Can you help me with this exercise? I did it like this but I'm not sure if until now it is correct:
Integral of $f(x,y) = x$ on $\{x^2+(y-1)^2\geq1; (x-1)^2+y^2 \leq 1\}$
I used polar coordinates $x = ρ\cosθ$, $y= ρ\sinθ$
With this substitution I found the integration extremes are now: $2\cosθ\leqρ\leq2\sinθ$ and $θ$ between $0$ and $\pi/2$.
The integral instead became $ρ^2\cosθ.$
Is that correct?
On
Circle A: $(x-1)^2 + y^2 = 1 \implies x^2 + y^2 = 2x$. Also note the circle is in fourth and first quadrant. So in polar coordinates, $r = 2 \cos\theta, -\pi/2 \leq \theta \leq \pi/2$
Circle B: $x^2 + (y-1)^2 = 1 \implies x^2 + y^2 = 2y$. The circle is in first and second quadrant. So in polar coordinates, $r = 2 \sin\theta, 0 \leq \theta \leq \pi$
Now given the inequalities, the region is inside circle $A$ and outside circle $B$ which is the shaded region in the diagram.
Also note that at the intersection of both circle, $r = 2 \cos\theta = 2\sin\theta \implies \theta = \pi/4$.
So set it up as split integrals where
(i) for $- \pi/2 \leq \theta \leq 0, 0 \leq r \leq 2 \cos\theta$
(ii) $0 \leq \theta \leq \pi/4, 2\sin\theta \leq r \leq 2\cos\theta$.

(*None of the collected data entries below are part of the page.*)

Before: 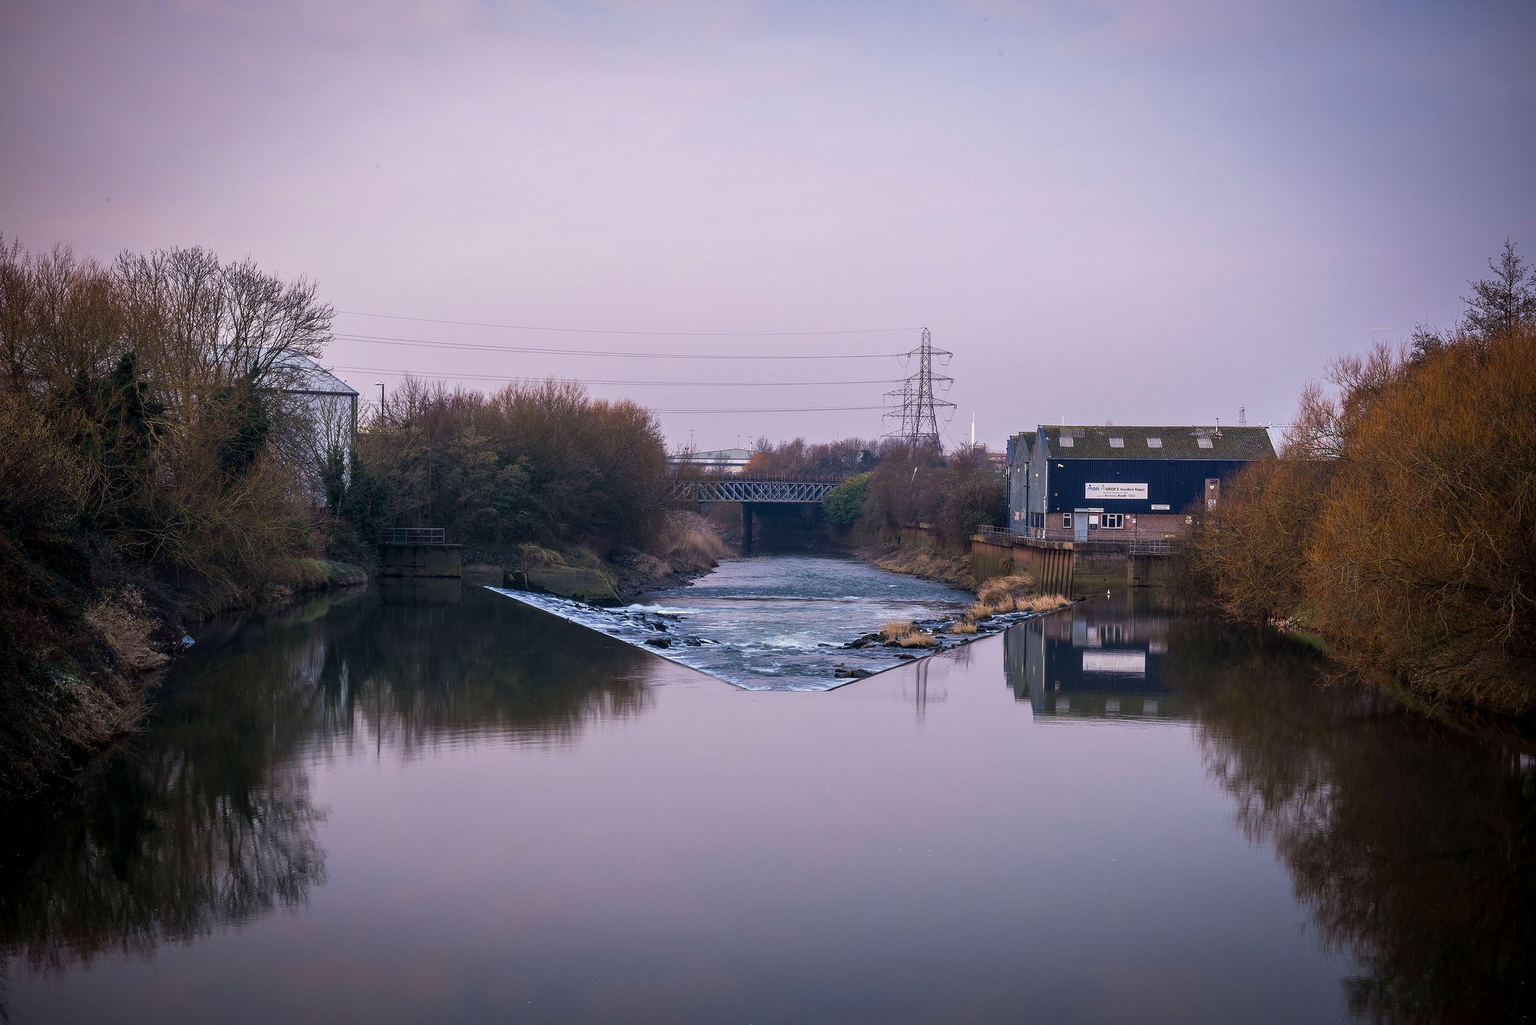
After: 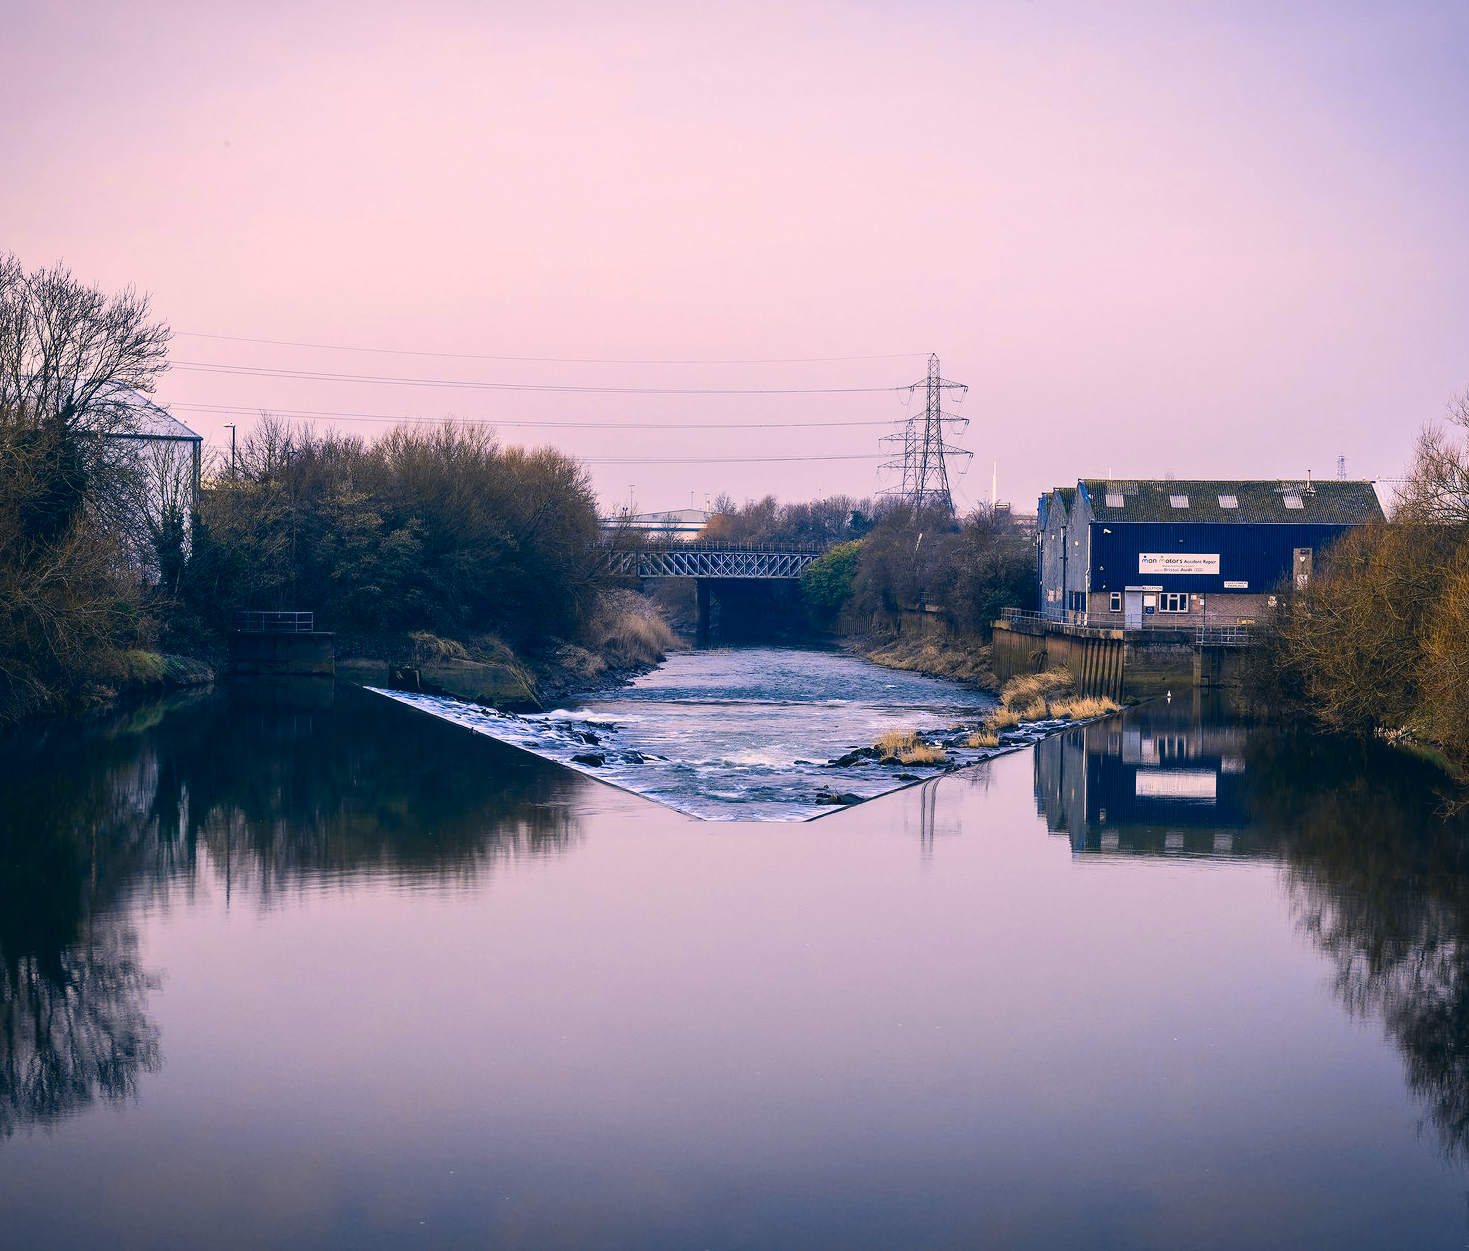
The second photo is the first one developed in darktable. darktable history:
tone curve: curves: ch0 [(0, 0.023) (0.087, 0.065) (0.184, 0.168) (0.45, 0.54) (0.57, 0.683) (0.722, 0.825) (0.877, 0.948) (1, 1)]; ch1 [(0, 0) (0.388, 0.369) (0.45, 0.43) (0.505, 0.509) (0.534, 0.528) (0.657, 0.655) (1, 1)]; ch2 [(0, 0) (0.314, 0.223) (0.427, 0.405) (0.5, 0.5) (0.55, 0.566) (0.625, 0.657) (1, 1)], color space Lab, independent channels, preserve colors none
exposure: exposure -0.072 EV, compensate highlight preservation false
color correction: highlights a* 10.32, highlights b* 14.66, shadows a* -9.59, shadows b* -15.02
crop and rotate: left 13.15%, top 5.251%, right 12.609%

Not quite. You have$$x^2+(y-1)^2\geqslant0\iff\rho^2\geqslant2\rho\sin\theta\iff\rho\geqslant 2\sin\theta$$and$$(x-1)^2+y^2\leqslant0\iff\rho^2\leqslant2\rho\cos\theta\iff\rho\leqslant2\cos\theta.$$If $\theta\in\left[-\frac\pi2,0\right]$, then $\rho\geqslant2\sin\theta$ becomes $\rho\geqslant0$. So, your integral should be$$\int_{-\pi/2}^0\int_0^{2\cos\theta}\rho^2\cos\theta\,\mathrm d\rho\,\mathrm d\theta+\int_0^{\pi/4}\int_{2\sin\theta}^{2\cos\theta}\rho^2\cos\theta\,\mathrm dr\,\mathrm d\theta.$$